At this point, the only solution is to prune out the blight infections unless one wishes to try the combination of Double Nickel plus Cueva that I mentioned in my last post.  Incidentally, after my post of 14 June, several people told me that Double Nickel can work with copper because the active ingredients in Double Nickel are metabolites generated by bacterial growth in the fermentation facilities where this product is produced rather than the live bacteria in the formulated product. Apparently these bacterial metabolites are not degraded by copper.  In fact, the combination of Double Nickel and Cueva have apparently worked better together than they do independently, not only in the fire blight trial mentioned previously, but also in trials with several bacterial diseases of vegetable crops as well.

As I indicated in my last post, I don’t think that we will ever find a completely “safe” copper for apples, meaning that I suspect all copper formulations are capable of causing at least minimal damage to fruit of some cultivars if the copper is applied during summer under slow-drying conditions and/or with the wrong surfactants.  However, damaged fruit may be better than dead trees.  The latter is especially true if you have older trees with considerable blight immediately adjacent to a young block of a valuable cultivar (e.g., Honeycrisp, SweeTango, Snap Dragon, etc.) that was kept blight free via strep sprays during bloom.  Where old trees with active fire blight are next to younger trees that will continue growing into August, it may be worth risking fruit injury in the older trees by spraying them with Double Nickel plus Cueva so as to reduce the inoculum that will otherwise be blown into the adjacent young orchard. Young trees will remain susceptible to shoot blight infection so long as they are producing new terminal leaves. Spraying the young trees with copper may help, but the growing shoot tips will quickly outgrow the copper protection.  Applying copper to the adjacent older trees will help to reduce the inoculum that could otherwise result in heavy infection in the nearby younger trees.

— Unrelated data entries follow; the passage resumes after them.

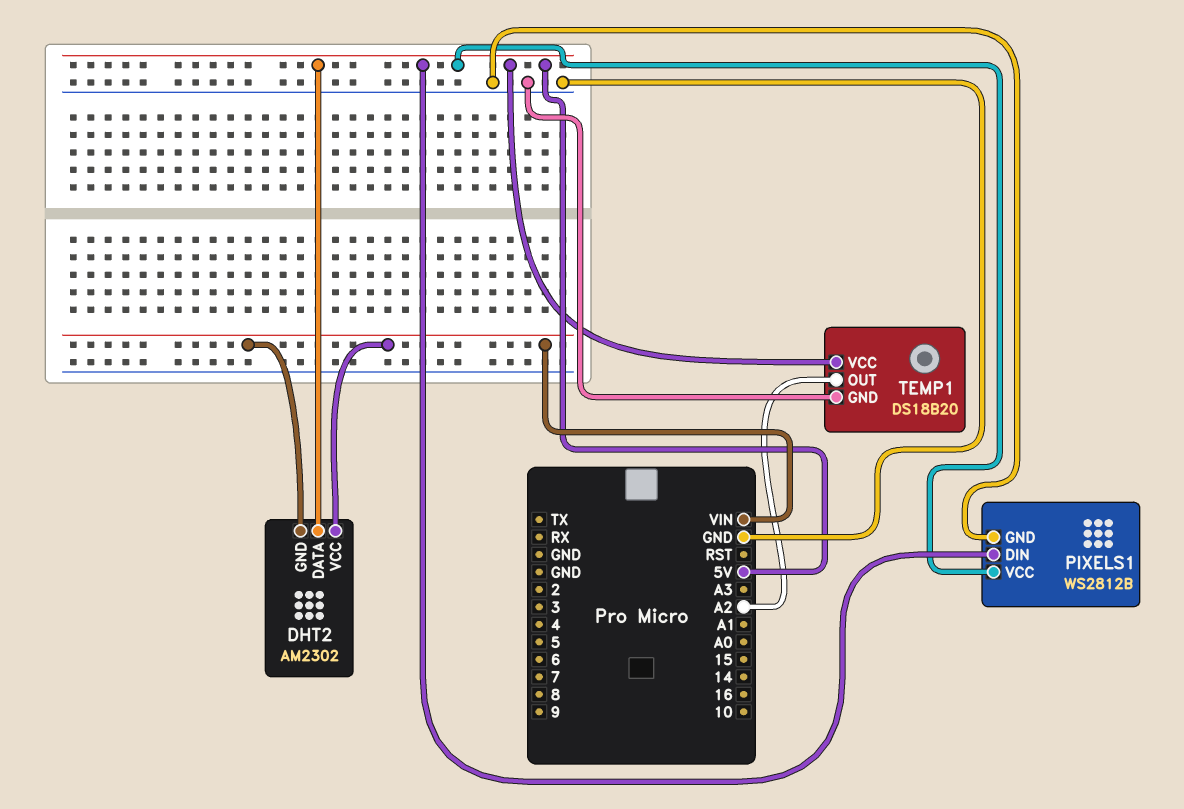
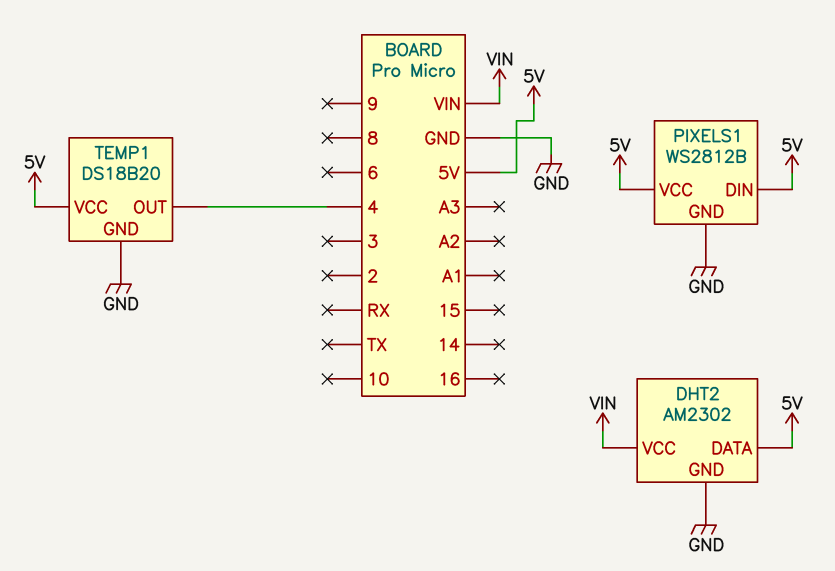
DHT2 pin GND: VIN -> GND
TEMP1 pin OUT: A2 -> 4

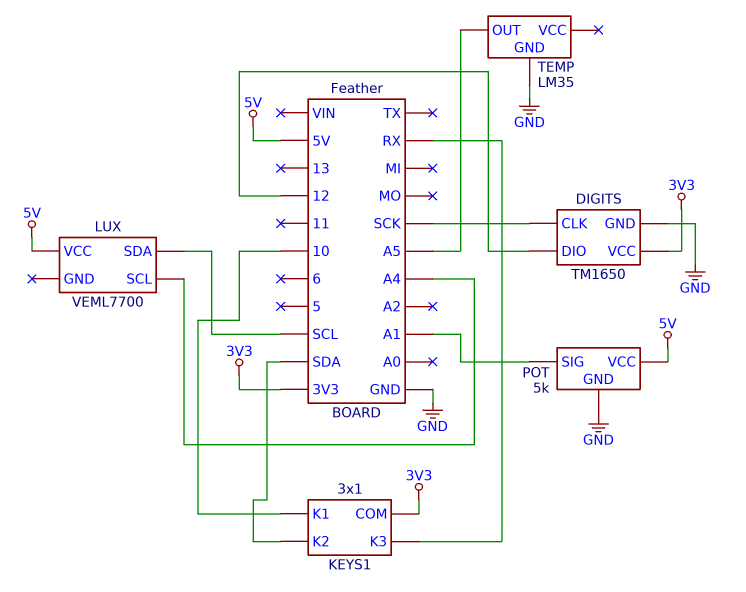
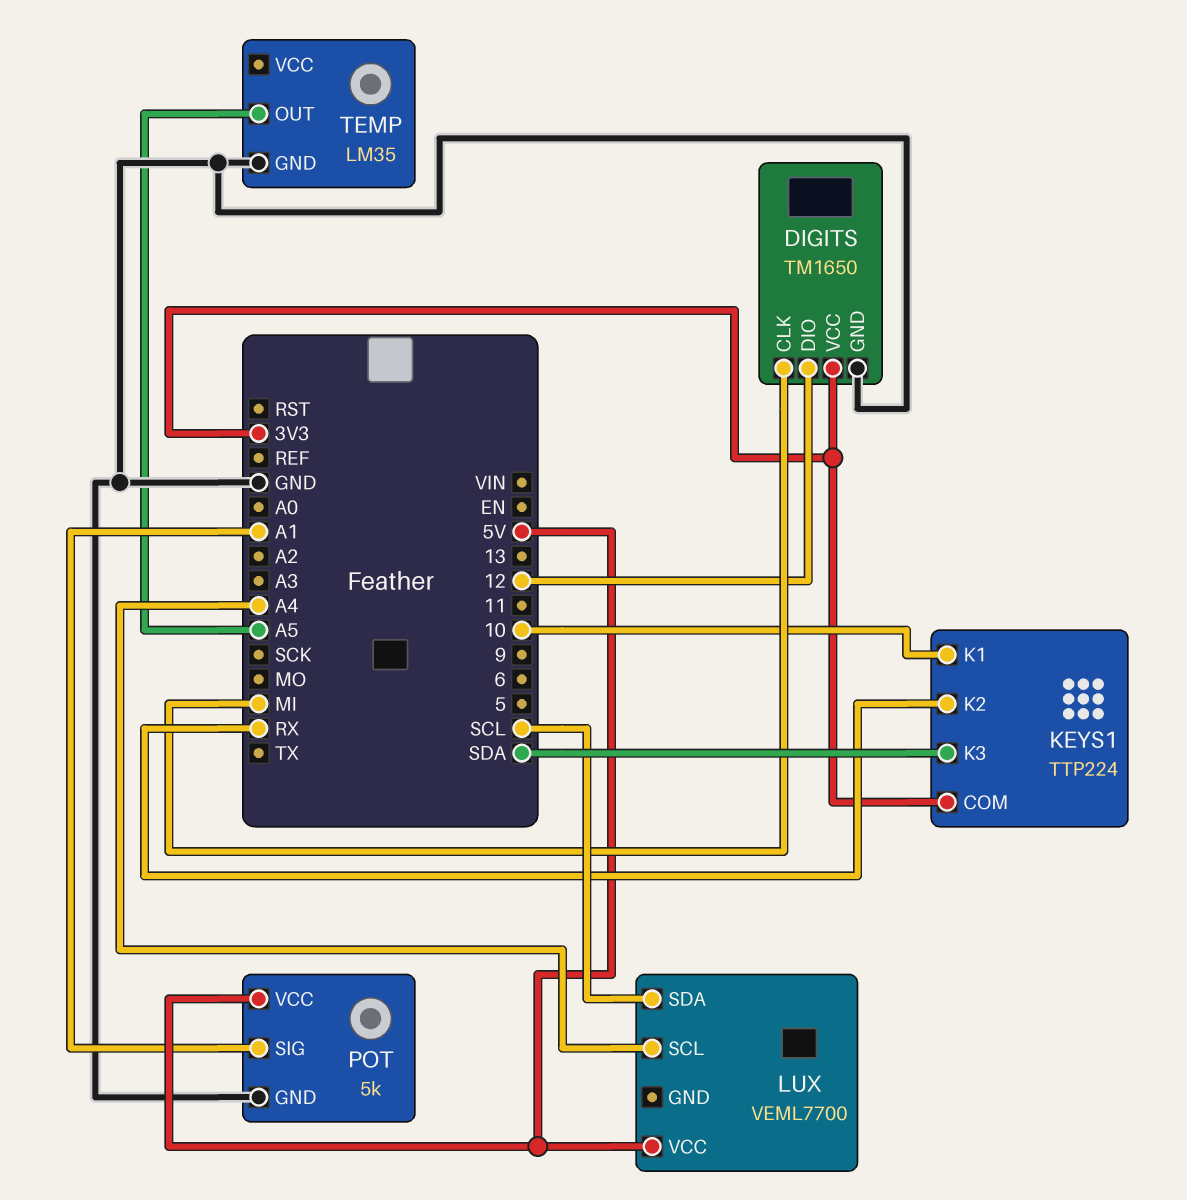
DIGITS pin CLK: SCK -> MI
KEYS1: 3x1 -> TTP224
KEYS1 pin K2: SDA -> RX
KEYS1 pin K3: RX -> SDA

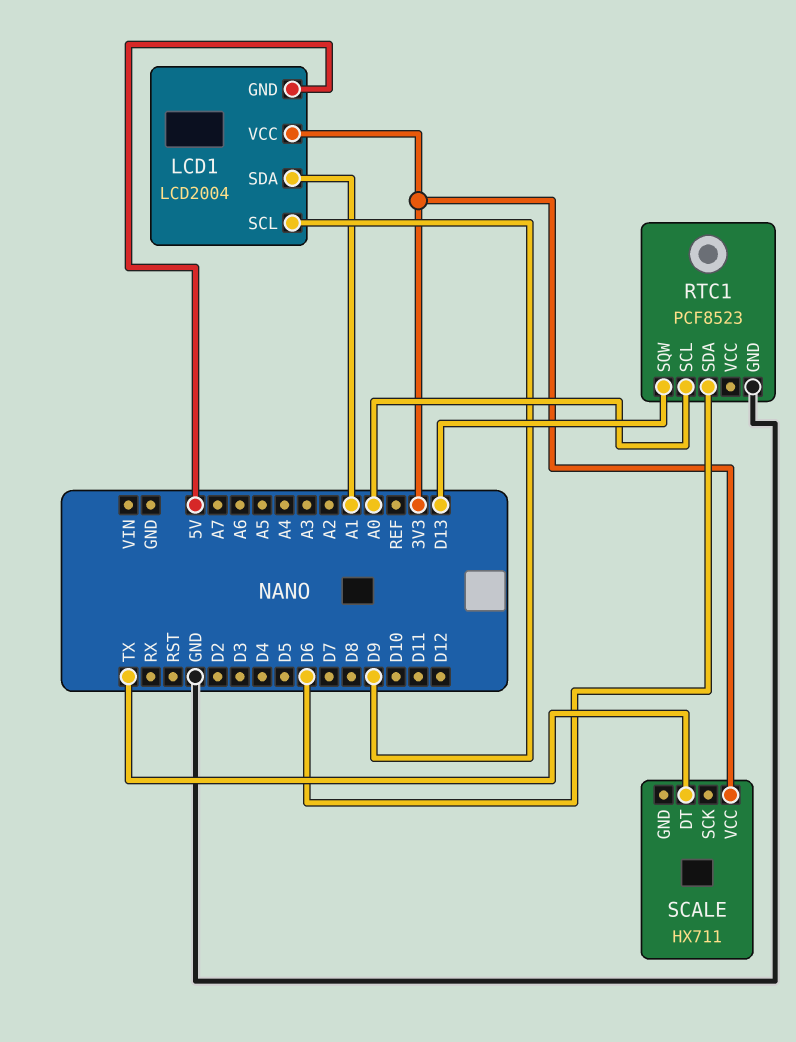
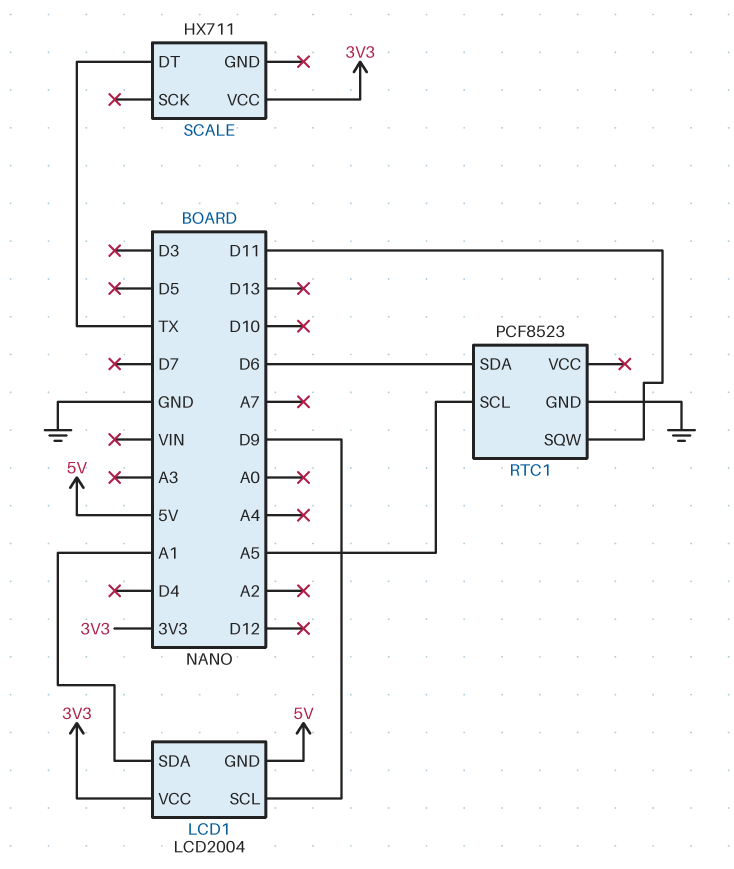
RTC1 pin SCL: A0 -> A5
RTC1 pin SQW: D13 -> D11

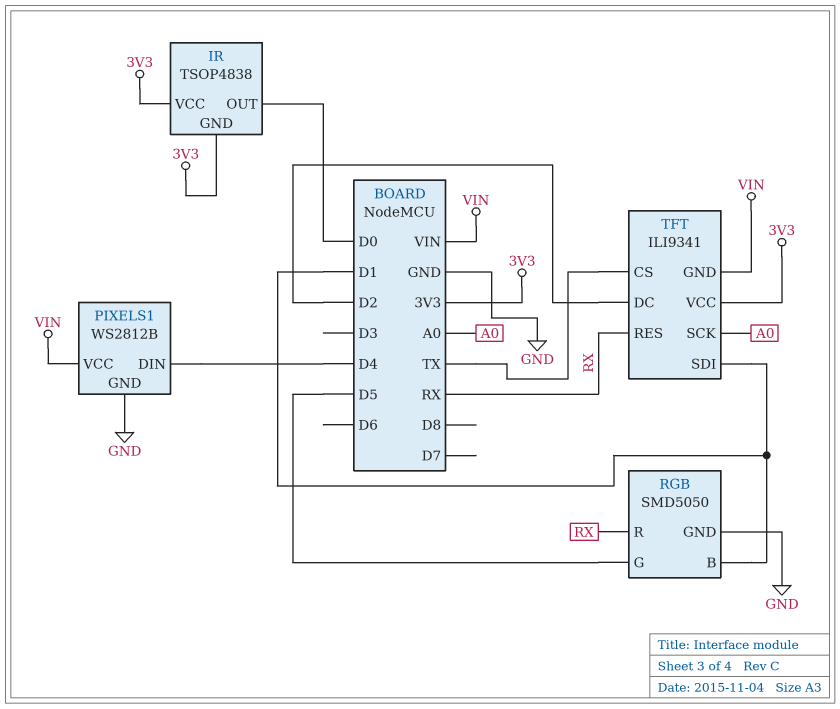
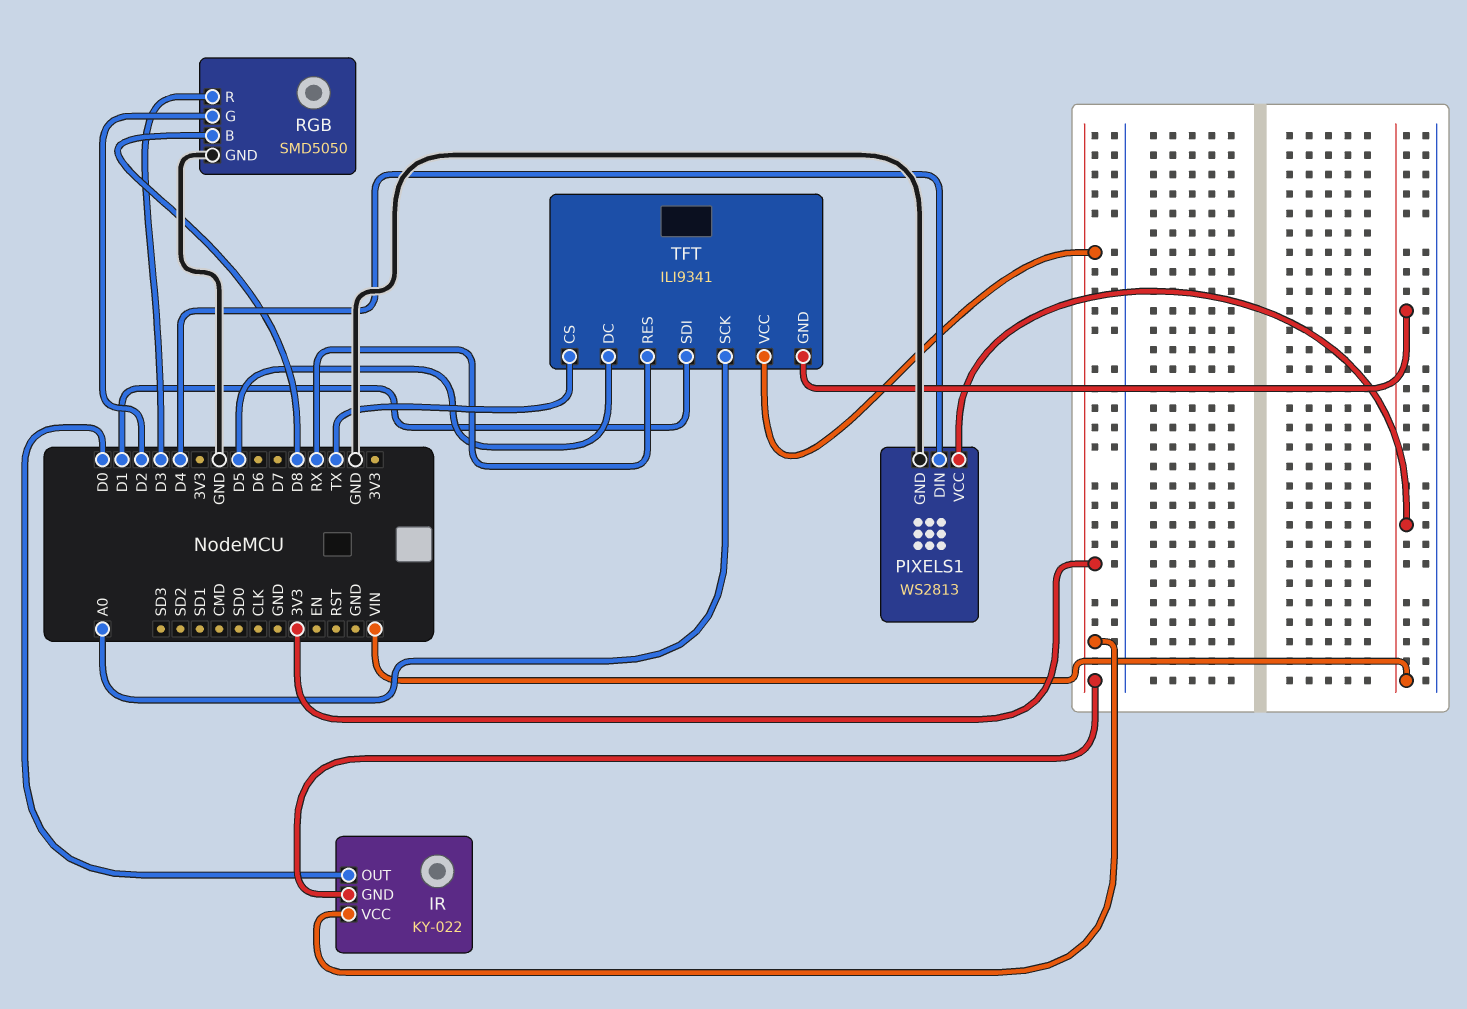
IR: TSOP4838 -> KY-022
PIXELS1: WS2812B -> WS2813
RGB pin B: D1 -> D8
RGB pin G: D5 -> D2
RGB pin R: RX -> D3
TFT pin DC: D2 -> D5

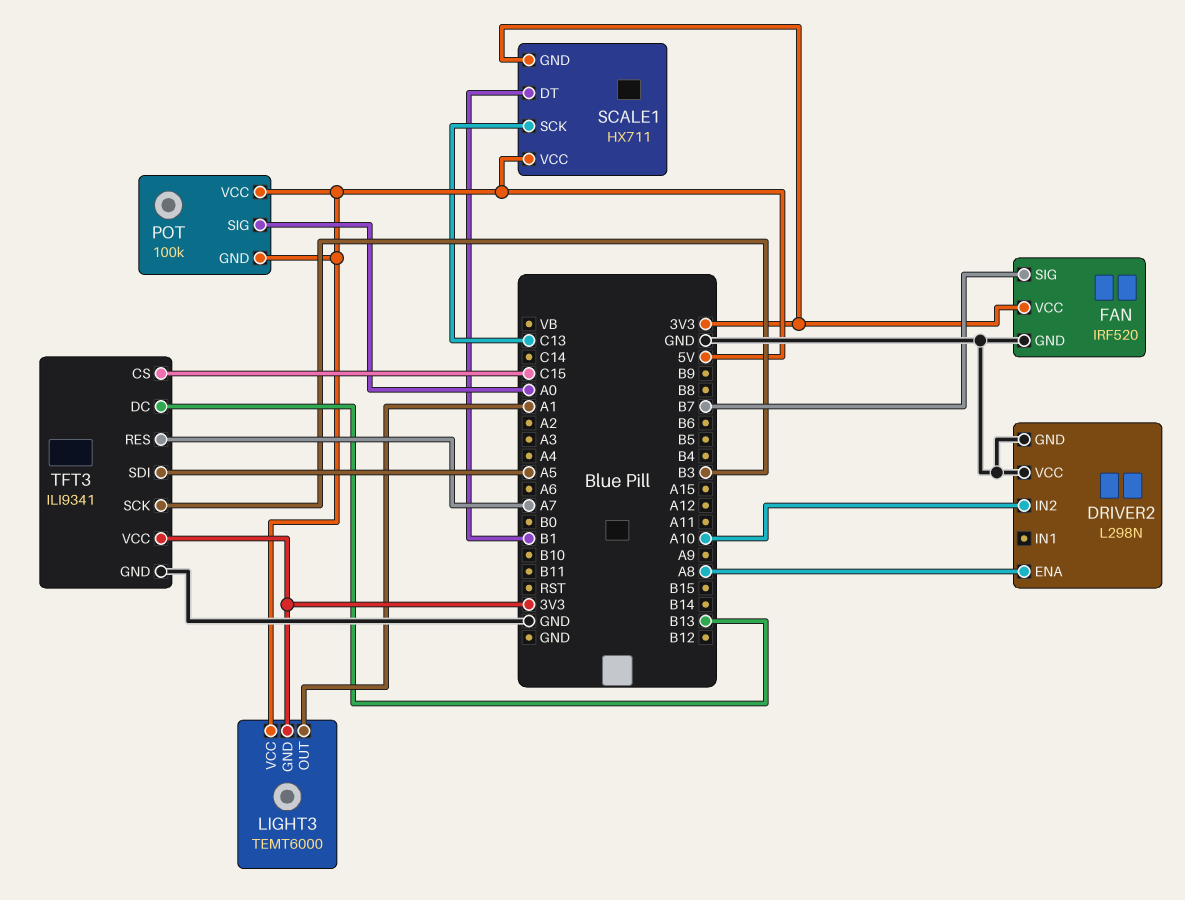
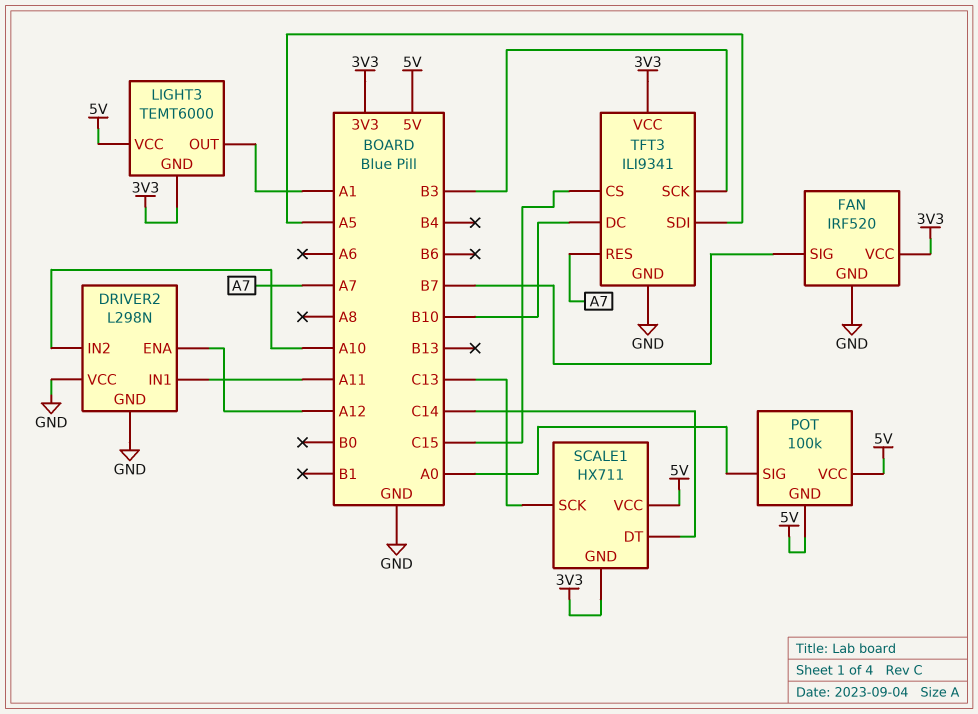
DRIVER2 pin ENA: A8 -> A12
DRIVER2 pin IN1: none -> A11
SCALE1 pin DT: B1 -> C14
TFT3 pin DC: B13 -> B10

How far will blight bacteria travel from infected trees?  That question cannot be answered because the distance is totally dependent on the kinds of storms that will move through the region over the next four to 6 weeks.  Gentle rains can generate a lot of airborne bacteria, but that bacterial aerosol probably will not move very far in the absence of high winds. However, a violent thunderstorm with gusty winds can easily carry inoculum a mile or more in sufficient quantity to destroy blocks of young trees that have the misfortune of being directly downwind. (I’ve seen this happen in the past!!) When blight is widespread in a region, it is almost impossible to totally prevent continued spread of fire blight that may occur during violent storms.  However, if weather over the next few weeks brings us only gentle rains, then using inoculum reduction (i.e., Double Nickel plus Cueva) in older trees immediately adjacent to younger blocks might prevent losses in the younger trees.  Incidentally, inoculum production will stop (or at least be drastically reduced) when those older trees set terminal buds. Even though young trees may remain susceptible to blight into mid-August because they will continue growing through summer, the risk of blight infection will drop off after adjacent older trees set terminal buds (assuming that those older trees are the primary source of inoculum).

Finally, a few more warnings about using copper during summer:

1.  NEVER combine copper with phosphite fungicides or acidifiers (e.g., LI-700) in the  spray tank. Phytotoxicity of copper is increased as pH is lowered.

2.  Yellow apple cultivars, especially Golden Delicious, seem to be more prone to injury from copper than most red-skinned cultivars.

3.  Phytotoxocity potential of copper sprays can be reduced by applying the copper only to dry leaves under fast-drying conditions and with low volumes of water (50-80 gal/A for medium sized trees) so that the spray droplets dry quickly and do not coalesce on fruit surfaces.